An FED of the high-voltage type exhibits increased luminance as compared with that of the low-voltage type, because in the former, a phosphor for a high voltage is increased in luminance. The FED of the high-voltage type is adapted to apply a voltage of several kV between an anode and a gate, so that it is needed to increase a gap between the anode and the gate. Thus, in the FED of the high-voltage type, it is required to focus electron beams emitted. In general, the FED has an FEC of the two-stage gate type incorporated therein. The FEC of the two-stage gate type is constructed so that a layer of a focusing electrode is provided separately from that of a gate electrode to provide a two-stage layer structure. This increases the number of layers, to thereby render manufacturing of the FEC costly and troublesome. In view of the problem, an FEC of the plane focusing type wherein a focusing electrode and a gate electrode are arranged in the same plane is proposed to simplify a process of manufacturing.
Such a plane focusing type FEC is generally constructed in such a manner as shown in FIGS. 5 and 6, wherein reference numeral 31 designates a focusing electrode, 32 is a gate electrode, 32a is holes, 11 is a conical emitter arranged in each of the holes 32a, 12 is an insulating layer, 13 is a cathode substrate, 33 is a resistive layer, and 34 is a cathode electrode line.
The plane focusing type FEC fails to fully surround the gate electrode 32 with the focusing electrode 31. Thus, the focusing electrode 31 and gate electrode 32, as shown in FIG. 5, each are formed into a pectinate configuration and arranged on the same plane on the insulating layer 12 while alternating with each other. The gate electrode 32 is formed at each of projections thereof with a plurality of holes 32a in a row in a longitudinal direction of the projection.
The cathode substrate 13, as shown in FIG. 6, is formed thereon with the cathode electrode line 34, on which the resistive layer 33 is arranged. Then, the insulating layer 12 is arranged on the resistive layer 33, followed by arrangement of the above-described focusing electrode 31 and gate electrode 32 on the insulating layer 12. The holes 32a are formed through the gate electrode 32 and insulating layer in a manner to commonly extend therethrough and the conical emitter 11 is arranged in each of the holes 32a while being placed on the resistive layer 33. The gate electrode 32 and focusing electrode 31 have a gate electrode voltage and a focusing electrode voltage applied thereto, respectively.

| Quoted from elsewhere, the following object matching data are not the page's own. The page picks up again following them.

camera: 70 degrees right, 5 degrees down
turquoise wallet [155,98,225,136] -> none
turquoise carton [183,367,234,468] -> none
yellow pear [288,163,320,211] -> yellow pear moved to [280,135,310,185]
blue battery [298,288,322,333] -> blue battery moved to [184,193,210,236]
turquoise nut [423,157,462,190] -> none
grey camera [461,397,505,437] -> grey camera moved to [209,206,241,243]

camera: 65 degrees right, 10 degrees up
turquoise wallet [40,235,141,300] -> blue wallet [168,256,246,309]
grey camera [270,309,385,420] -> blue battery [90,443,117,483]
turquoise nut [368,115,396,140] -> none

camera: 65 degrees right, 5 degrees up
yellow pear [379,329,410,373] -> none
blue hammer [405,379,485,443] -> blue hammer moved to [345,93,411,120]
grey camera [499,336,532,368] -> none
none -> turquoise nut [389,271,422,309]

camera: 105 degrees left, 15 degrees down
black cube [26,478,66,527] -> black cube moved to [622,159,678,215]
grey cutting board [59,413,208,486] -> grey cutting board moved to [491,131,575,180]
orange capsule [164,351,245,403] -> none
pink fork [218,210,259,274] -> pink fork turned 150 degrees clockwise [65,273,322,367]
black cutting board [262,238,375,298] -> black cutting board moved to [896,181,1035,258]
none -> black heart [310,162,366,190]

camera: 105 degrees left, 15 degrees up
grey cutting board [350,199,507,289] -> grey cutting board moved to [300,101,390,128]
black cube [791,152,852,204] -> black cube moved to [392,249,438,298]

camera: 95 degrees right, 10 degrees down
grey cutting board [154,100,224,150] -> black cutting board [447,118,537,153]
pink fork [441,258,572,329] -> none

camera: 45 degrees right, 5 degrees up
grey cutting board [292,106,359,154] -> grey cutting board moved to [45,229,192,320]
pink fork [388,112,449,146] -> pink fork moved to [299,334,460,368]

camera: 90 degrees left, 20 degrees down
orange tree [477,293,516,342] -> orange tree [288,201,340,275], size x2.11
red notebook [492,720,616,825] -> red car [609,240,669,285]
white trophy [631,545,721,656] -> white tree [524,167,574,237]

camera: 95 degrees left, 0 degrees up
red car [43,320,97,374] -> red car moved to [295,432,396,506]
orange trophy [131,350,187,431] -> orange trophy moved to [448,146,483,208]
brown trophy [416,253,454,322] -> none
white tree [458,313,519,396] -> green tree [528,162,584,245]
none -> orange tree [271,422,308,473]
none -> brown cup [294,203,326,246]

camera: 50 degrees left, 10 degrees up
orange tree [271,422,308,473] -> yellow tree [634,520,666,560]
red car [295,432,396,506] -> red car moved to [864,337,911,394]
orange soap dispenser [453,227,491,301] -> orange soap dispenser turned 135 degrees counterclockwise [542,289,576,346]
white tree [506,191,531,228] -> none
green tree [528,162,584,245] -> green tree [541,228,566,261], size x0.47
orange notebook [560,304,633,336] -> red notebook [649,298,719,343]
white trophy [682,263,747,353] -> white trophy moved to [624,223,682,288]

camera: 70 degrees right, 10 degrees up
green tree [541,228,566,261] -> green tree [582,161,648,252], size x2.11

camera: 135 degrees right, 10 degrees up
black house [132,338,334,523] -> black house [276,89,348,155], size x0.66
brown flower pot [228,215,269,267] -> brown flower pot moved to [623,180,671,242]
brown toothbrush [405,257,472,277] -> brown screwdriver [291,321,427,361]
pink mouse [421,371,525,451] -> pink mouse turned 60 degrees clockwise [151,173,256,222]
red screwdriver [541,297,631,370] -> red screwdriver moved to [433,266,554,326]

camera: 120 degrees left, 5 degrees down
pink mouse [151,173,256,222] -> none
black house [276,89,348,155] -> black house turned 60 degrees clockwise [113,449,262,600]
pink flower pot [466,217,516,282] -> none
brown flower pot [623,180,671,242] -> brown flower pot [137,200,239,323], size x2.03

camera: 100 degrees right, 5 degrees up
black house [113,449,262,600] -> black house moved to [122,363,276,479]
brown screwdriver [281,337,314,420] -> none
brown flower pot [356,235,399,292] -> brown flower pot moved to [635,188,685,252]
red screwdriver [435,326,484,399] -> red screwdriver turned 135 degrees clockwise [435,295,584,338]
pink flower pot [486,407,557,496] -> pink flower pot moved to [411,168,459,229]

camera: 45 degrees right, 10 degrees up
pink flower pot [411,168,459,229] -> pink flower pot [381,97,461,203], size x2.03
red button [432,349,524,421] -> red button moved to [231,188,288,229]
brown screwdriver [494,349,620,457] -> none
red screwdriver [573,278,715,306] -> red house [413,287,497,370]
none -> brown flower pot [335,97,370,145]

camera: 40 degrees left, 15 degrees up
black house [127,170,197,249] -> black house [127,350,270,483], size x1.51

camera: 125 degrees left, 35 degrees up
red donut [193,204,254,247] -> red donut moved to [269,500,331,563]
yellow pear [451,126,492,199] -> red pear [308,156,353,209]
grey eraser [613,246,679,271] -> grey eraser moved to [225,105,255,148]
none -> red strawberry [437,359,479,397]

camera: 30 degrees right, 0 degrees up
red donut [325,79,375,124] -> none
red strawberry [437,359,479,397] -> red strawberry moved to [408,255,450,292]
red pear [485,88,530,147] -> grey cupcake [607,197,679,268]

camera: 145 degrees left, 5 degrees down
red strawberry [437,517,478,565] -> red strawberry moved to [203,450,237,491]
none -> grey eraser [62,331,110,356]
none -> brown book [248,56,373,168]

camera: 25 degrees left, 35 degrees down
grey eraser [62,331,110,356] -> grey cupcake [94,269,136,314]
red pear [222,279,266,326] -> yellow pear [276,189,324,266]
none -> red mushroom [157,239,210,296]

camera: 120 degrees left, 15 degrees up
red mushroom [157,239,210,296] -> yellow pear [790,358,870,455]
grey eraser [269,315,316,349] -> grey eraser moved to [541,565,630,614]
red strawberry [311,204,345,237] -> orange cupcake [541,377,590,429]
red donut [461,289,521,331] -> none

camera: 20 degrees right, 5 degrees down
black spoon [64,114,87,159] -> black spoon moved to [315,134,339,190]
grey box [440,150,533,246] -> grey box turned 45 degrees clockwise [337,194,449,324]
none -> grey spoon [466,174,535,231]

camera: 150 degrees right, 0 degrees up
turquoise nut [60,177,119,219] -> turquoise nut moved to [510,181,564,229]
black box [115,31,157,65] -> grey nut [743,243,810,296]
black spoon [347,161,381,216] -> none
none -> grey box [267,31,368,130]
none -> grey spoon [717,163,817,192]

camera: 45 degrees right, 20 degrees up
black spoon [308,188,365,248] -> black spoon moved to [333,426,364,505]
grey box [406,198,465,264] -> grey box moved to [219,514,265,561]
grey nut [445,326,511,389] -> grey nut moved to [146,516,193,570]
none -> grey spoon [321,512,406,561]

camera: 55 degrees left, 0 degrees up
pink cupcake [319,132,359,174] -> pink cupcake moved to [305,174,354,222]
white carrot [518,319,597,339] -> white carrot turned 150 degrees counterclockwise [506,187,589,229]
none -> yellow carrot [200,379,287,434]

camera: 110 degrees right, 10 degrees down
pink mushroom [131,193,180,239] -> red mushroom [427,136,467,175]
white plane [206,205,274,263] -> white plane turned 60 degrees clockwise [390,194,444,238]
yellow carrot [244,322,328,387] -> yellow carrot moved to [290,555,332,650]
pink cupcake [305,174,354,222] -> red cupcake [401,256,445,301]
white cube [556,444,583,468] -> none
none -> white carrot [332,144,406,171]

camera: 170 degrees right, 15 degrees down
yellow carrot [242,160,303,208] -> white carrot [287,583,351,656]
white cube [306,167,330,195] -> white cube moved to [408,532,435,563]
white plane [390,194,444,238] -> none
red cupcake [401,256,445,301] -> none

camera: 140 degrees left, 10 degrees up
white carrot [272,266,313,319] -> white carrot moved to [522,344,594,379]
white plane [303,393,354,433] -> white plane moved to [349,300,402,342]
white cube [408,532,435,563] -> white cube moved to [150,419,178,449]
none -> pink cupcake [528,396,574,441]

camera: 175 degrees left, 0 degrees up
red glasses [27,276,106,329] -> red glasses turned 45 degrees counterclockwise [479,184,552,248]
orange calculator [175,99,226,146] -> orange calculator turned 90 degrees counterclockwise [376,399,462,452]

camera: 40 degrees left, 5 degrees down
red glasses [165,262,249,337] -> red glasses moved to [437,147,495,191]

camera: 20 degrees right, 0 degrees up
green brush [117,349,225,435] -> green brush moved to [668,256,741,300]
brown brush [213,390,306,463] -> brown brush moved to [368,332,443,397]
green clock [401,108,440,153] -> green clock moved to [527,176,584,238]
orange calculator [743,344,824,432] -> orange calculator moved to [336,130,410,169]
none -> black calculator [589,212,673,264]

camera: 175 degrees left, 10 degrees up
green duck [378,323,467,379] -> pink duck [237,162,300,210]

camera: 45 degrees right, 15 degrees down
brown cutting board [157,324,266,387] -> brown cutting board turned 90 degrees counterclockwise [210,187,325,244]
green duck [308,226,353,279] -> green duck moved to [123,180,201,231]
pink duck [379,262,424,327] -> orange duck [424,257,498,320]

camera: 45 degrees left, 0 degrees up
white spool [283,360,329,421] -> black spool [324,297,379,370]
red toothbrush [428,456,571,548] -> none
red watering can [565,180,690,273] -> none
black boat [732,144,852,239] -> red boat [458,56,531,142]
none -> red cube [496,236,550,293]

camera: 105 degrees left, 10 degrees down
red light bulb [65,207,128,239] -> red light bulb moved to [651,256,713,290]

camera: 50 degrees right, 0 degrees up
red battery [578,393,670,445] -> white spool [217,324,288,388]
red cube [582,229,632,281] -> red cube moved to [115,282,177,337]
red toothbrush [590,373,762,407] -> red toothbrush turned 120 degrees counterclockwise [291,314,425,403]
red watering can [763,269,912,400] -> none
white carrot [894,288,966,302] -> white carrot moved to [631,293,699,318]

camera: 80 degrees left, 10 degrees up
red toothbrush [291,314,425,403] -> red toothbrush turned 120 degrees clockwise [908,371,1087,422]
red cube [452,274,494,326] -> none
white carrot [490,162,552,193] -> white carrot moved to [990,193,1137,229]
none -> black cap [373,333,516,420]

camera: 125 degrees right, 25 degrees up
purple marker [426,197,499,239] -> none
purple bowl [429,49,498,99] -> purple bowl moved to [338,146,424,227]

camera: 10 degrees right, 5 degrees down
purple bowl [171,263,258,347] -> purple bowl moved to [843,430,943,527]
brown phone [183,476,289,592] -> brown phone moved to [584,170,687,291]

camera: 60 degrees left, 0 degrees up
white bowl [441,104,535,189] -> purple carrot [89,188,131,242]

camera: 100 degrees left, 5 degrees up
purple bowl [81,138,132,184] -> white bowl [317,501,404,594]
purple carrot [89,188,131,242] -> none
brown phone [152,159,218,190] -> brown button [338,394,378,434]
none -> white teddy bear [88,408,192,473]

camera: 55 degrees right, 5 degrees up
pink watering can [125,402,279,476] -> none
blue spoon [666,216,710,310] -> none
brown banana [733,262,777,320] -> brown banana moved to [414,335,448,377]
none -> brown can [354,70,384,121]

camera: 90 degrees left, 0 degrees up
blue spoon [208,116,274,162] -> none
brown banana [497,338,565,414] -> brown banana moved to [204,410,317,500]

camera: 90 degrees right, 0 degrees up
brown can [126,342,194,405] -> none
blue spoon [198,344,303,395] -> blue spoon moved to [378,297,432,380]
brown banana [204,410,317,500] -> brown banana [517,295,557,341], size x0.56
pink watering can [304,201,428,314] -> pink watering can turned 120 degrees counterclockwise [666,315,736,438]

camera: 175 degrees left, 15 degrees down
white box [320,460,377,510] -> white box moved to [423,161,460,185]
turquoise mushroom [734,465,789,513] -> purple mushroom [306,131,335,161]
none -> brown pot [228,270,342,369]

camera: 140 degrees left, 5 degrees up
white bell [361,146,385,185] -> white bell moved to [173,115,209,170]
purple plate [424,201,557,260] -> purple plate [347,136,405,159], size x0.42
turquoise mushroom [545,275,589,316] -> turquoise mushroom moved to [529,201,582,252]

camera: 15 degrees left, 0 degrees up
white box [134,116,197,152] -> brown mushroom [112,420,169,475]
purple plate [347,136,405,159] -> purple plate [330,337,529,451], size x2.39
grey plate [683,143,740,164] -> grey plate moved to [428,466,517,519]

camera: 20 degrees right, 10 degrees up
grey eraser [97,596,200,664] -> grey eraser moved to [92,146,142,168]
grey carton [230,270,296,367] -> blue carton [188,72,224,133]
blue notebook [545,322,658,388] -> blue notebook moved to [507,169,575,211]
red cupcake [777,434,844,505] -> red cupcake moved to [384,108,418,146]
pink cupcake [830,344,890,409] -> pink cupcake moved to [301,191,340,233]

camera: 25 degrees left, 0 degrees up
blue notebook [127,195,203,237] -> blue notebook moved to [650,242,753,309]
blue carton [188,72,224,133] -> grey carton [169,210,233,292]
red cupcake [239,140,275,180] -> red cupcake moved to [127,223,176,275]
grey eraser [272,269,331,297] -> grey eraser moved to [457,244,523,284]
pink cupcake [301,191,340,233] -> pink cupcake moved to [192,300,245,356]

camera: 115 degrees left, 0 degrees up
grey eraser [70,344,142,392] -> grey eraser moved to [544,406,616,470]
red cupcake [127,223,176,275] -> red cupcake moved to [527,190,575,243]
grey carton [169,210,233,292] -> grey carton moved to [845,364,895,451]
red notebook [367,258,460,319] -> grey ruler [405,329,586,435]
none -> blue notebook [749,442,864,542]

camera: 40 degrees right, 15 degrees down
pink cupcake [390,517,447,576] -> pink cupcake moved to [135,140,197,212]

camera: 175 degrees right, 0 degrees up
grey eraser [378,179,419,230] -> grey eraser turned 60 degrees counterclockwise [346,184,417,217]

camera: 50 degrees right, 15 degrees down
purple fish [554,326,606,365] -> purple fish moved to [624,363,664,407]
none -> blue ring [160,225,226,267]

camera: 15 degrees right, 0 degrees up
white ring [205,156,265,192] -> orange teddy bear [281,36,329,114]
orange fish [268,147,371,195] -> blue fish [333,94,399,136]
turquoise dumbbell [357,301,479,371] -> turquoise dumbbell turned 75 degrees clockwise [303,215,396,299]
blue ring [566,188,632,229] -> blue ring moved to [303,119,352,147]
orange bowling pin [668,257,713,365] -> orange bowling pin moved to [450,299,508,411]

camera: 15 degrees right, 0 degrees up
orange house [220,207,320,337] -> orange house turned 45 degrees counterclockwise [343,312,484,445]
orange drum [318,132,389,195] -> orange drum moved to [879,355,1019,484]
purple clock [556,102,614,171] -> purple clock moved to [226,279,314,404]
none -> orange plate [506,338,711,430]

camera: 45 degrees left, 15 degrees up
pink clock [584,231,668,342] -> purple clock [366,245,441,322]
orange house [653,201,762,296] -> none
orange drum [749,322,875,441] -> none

As described above, the plane focusing type FEC essentially fails to fully surround the gate electrode 32 with the focusing electrode 31. This causes electron beams emitted from the conical emitters 11 to leak through an opening of the focusing electrode 31 as indicated at an arrow in FIG. 5, resulting in failing to provide a desired spot diameter of electron beams.
Such a problem is due to the fact that the conventional plane focusing type FEC fails to arrange any electrode or structure between the gate electrode and a line for feeding a voltage to the gate electrode in a manner to surround the gate electrode. Thus, the problem is not restricted to only the focusing electrode. Also, the conventional plane focusing type FEC, even when the focusing electrode or structure is arranged so as not to fully surround the gate electrode, causes relationship in arrangement between the line for feeding a voltage to the gate electrode and the focusing electrode or structure to be subject to restriction.